■ What you should do: Output all entries exactly; images excluded.

■ Data records:
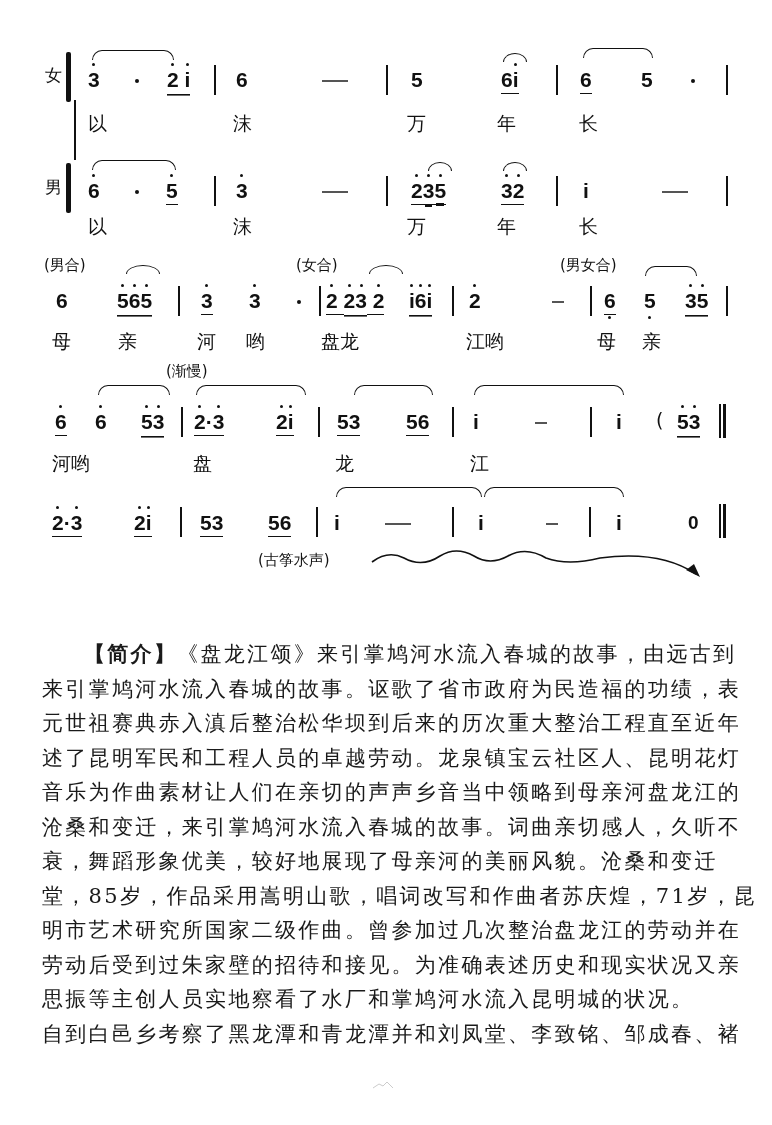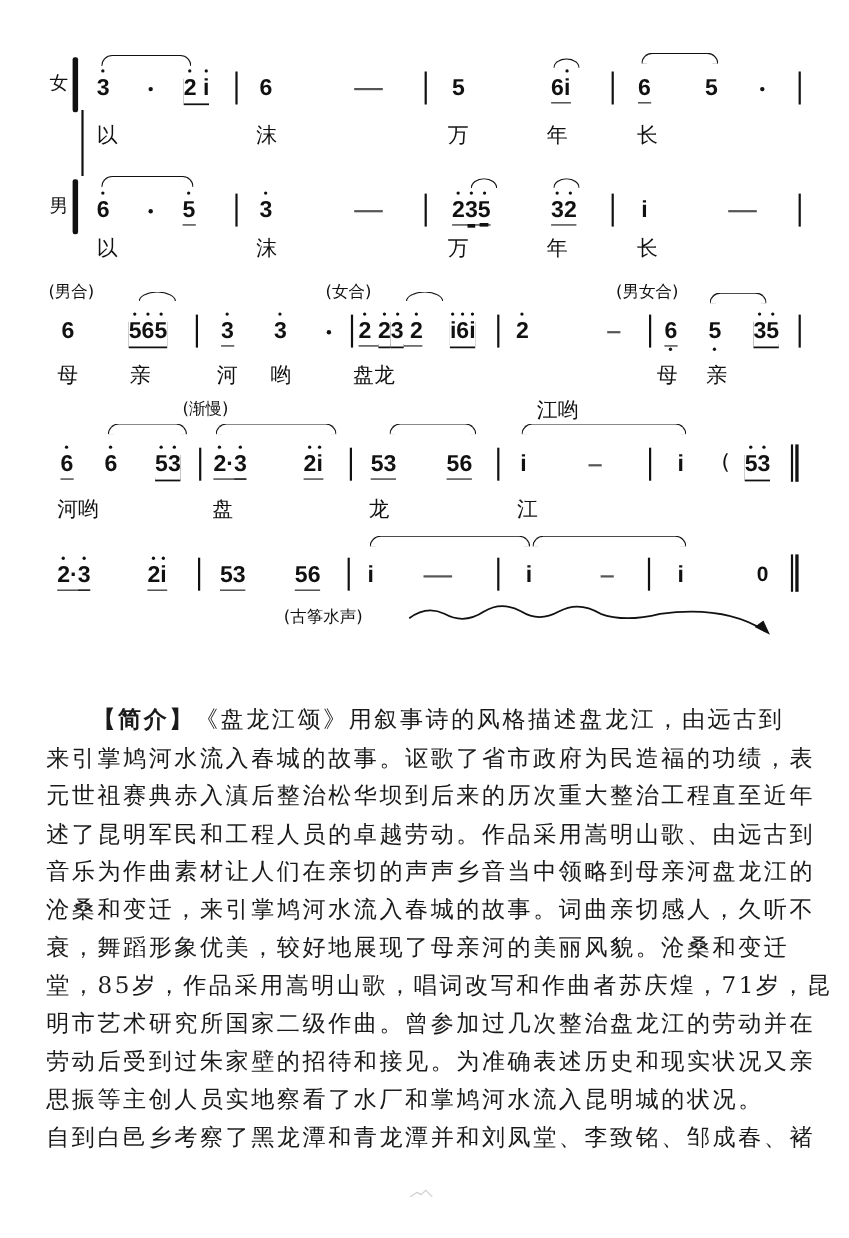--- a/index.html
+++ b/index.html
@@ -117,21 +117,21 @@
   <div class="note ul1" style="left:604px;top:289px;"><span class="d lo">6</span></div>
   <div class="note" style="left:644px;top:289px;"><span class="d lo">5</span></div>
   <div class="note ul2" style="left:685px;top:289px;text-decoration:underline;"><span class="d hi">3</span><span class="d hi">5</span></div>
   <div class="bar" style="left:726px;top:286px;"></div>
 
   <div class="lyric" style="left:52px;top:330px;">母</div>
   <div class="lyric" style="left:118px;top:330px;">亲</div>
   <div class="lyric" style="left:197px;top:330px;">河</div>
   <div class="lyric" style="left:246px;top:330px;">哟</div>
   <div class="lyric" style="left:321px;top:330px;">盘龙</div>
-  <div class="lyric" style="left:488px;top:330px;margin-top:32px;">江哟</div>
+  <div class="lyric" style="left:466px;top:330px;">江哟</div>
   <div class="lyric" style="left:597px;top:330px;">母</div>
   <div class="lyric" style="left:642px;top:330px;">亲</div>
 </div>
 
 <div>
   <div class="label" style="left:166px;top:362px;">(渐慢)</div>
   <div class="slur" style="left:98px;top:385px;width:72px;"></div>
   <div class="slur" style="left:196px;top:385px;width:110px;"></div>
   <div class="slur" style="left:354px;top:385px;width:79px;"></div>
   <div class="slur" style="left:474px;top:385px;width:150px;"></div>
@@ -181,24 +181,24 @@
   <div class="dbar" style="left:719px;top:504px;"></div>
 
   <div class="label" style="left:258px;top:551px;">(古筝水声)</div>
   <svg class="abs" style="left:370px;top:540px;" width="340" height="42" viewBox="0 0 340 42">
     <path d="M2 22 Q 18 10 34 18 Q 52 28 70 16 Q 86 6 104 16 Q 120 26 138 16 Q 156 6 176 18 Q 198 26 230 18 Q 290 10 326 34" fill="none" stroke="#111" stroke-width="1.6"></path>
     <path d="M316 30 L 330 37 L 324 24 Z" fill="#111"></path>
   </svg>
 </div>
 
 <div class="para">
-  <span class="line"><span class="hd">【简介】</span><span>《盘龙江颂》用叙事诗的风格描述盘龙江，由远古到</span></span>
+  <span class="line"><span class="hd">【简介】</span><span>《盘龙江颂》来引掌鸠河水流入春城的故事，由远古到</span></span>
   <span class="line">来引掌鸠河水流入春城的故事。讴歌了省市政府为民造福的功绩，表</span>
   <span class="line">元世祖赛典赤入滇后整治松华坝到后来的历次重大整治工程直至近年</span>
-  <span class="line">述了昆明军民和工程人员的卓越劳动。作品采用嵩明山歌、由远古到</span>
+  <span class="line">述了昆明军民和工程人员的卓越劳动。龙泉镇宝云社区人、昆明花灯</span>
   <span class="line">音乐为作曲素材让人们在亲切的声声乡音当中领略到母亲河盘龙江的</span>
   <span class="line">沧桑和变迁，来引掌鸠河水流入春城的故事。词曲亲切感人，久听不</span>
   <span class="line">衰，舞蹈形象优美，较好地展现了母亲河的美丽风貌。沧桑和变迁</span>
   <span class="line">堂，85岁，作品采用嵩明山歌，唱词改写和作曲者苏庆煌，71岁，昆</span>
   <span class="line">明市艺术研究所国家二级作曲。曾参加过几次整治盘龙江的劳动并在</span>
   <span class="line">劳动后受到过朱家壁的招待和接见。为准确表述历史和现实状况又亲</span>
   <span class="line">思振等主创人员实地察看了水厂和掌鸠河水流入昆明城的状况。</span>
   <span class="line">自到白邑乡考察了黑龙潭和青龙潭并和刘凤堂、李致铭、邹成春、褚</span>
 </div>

■ Solution to the problem:
--- a/index.html
+++ b/index.html
@@ -117,21 +117,21 @@
   <div class="note ul1" style="left:604px;top:289px;"><span class="d lo">6</span></div>
   <div class="note" style="left:644px;top:289px;"><span class="d lo">5</span></div>
   <div class="note ul2" style="left:685px;top:289px;text-decoration:underline;"><span class="d hi">3</span><span class="d hi">5</span></div>
   <div class="bar" style="left:726px;top:286px;"></div>
 
   <div class="lyric" style="left:52px;top:330px;">母</div>
   <div class="lyric" style="left:118px;top:330px;">亲</div>
   <div class="lyric" style="left:197px;top:330px;">河</div>
   <div class="lyric" style="left:246px;top:330px;">哟</div>
   <div class="lyric" style="left:321px;top:330px;">盘龙</div>
-  <div class="lyric" style="left:488px;top:330px;margin-top:32px;">江哟</div>
+  <div class="lyric" style="left:466px;top:330px;">江哟</div>
   <div class="lyric" style="left:597px;top:330px;">母</div>
   <div class="lyric" style="left:642px;top:330px;">亲</div>
 </div>
 
 <div>
   <div class="label" style="left:166px;top:362px;">(渐慢)</div>
   <div class="slur" style="left:98px;top:385px;width:72px;"></div>
   <div class="slur" style="left:196px;top:385px;width:110px;"></div>
   <div class="slur" style="left:354px;top:385px;width:79px;"></div>
   <div class="slur" style="left:474px;top:385px;width:150px;"></div>
@@ -181,24 +181,24 @@
   <div class="dbar" style="left:719px;top:504px;"></div>
 
   <div class="label" style="left:258px;top:551px;">(古筝水声)</div>
   <svg class="abs" style="left:370px;top:540px;" width="340" height="42" viewBox="0 0 340 42">
     <path d="M2 22 Q 18 10 34 18 Q 52 28 70 16 Q 86 6 104 16 Q 120 26 138 16 Q 156 6 176 18 Q 198 26 230 18 Q 290 10 326 34" fill="none" stroke="#111" stroke-width="1.6"></path>
     <path d="M316 30 L 330 37 L 324 24 Z" fill="#111"></path>
   </svg>
 </div>
 
 <div class="para">
-  <span class="line"><span class="hd">【简介】</span><span>《盘龙江颂》用叙事诗的风格描述盘龙江，由远古到</span></span>
+  <span class="line"><span class="hd">【简介】</span><span>《盘龙江颂》来引掌鸠河水流入春城的故事，由远古到</span></span>
   <span class="line">来引掌鸠河水流入春城的故事。讴歌了省市政府为民造福的功绩，表</span>
   <span class="line">元世祖赛典赤入滇后整治松华坝到后来的历次重大整治工程直至近年</span>
-  <span class="line">述了昆明军民和工程人员的卓越劳动。作品采用嵩明山歌、由远古到</span>
+  <span class="line">述了昆明军民和工程人员的卓越劳动。龙泉镇宝云社区人、昆明花灯</span>
   <span class="line">音乐为作曲素材让人们在亲切的声声乡音当中领略到母亲河盘龙江的</span>
   <span class="line">沧桑和变迁，来引掌鸠河水流入春城的故事。词曲亲切感人，久听不</span>
   <span class="line">衰，舞蹈形象优美，较好地展现了母亲河的美丽风貌。沧桑和变迁</span>
   <span class="line">堂，85岁，作品采用嵩明山歌，唱词改写和作曲者苏庆煌，71岁，昆</span>
   <span class="line">明市艺术研究所国家二级作曲。曾参加过几次整治盘龙江的劳动并在</span>
   <span class="line">劳动后受到过朱家壁的招待和接见。为准确表述历史和现实状况又亲</span>
   <span class="line">思振等主创人员实地察看了水厂和掌鸠河水流入昆明城的状况。</span>
   <span class="line">自到白邑乡考察了黑龙潭和青龙潭并和刘凤堂、李致铭、邹成春、褚</span>
 </div>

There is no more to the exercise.